The Somo-V Automated Breast Ultrasound system.
Photo courtesy of U-Systems Inc.
According to Ron Ho, president and CEO of the device manufacturer, at least 40 percent of women in the United States have dense breast tissue.

The ABUS system is meant to be used alongside a standard mammography in women with a negative mammogram and no breast cancer symptoms. According to the FDA, the transducer on the device is able to scan the entire breast in approximately one minute, producing several images for review.

Women who have had a previous breast intervention such as surgery or biopsy generally would not be eligible for screening with the device, the agency wrote, “since this might alter the appearance of breast tissue in an ultrasound image.”

It is the only ultrasound device approved for breast cancer screening in the United States, Canada and 27 European Union countries as an adjunct to mammography for asymptomatic women with dense breast tissue, U-Systems claims.

Dense breast tissue not only increases the risk of breast cancer up to four to six times but also makes cancer more difficult to detect using mammography, according to multiple large studies.
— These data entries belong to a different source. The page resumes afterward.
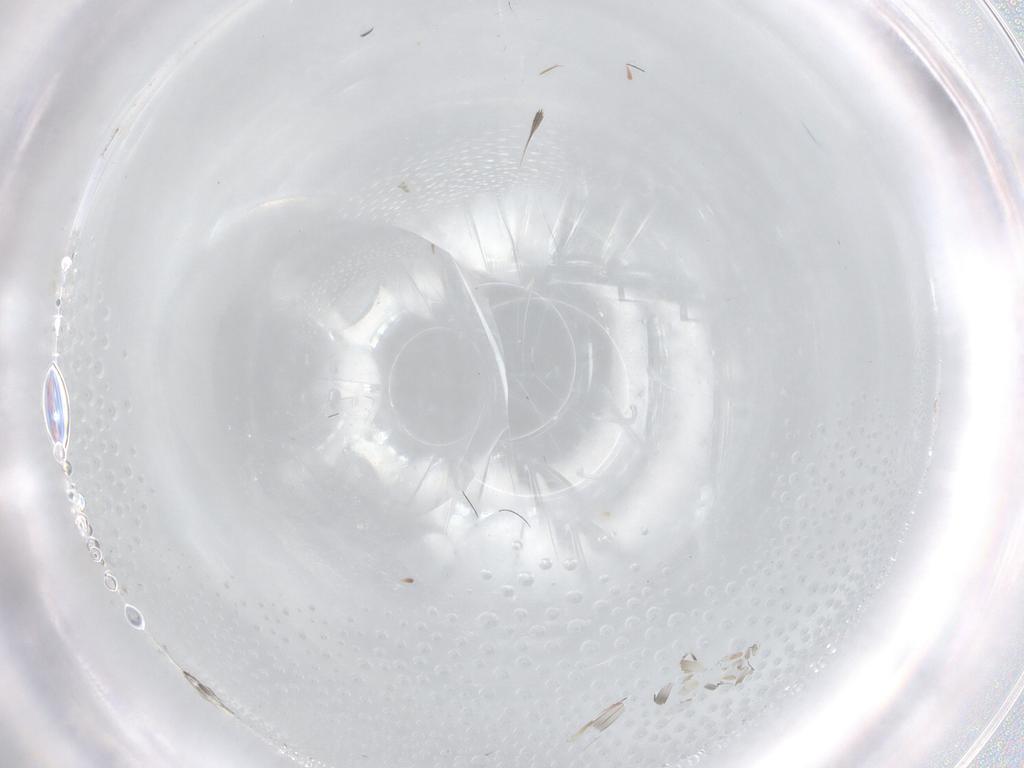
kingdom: Animalia
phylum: Arthropoda
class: Insecta
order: Diptera
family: Psychodidae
One study, published in the New England Journal of Medicine, showed 35 percent of breast cancer goes undetected by mammography in women with dense breasts, as density masks the appearance of tumors.

“Enabling radiologists to use the information obtained from mammography and integrate that with the information obtained with ultrasound leverages the potential of ABUS in a screening environment to find the 30 percent additional cancers that would not have been found with mammography alone,” said Ho. “Research shows that ABUS can help find cancer in women with dense breasts, and that the cancers are smaller and early stage. With formal approval, we are moving rapidly from development to commercialization and look forward to making the Somo-V ABUS system more widely available across the United States.”

The FDA is requiring that U-Systems conduct training for clinicians and technology specialists who will use the device. The company also must distribute a manual that describes quality control tests that users should perform regularly.

U-Systems manufactures and markets ultrasound technology geared toward early cancer detection.
The company is based in Sunnyvale, Calif.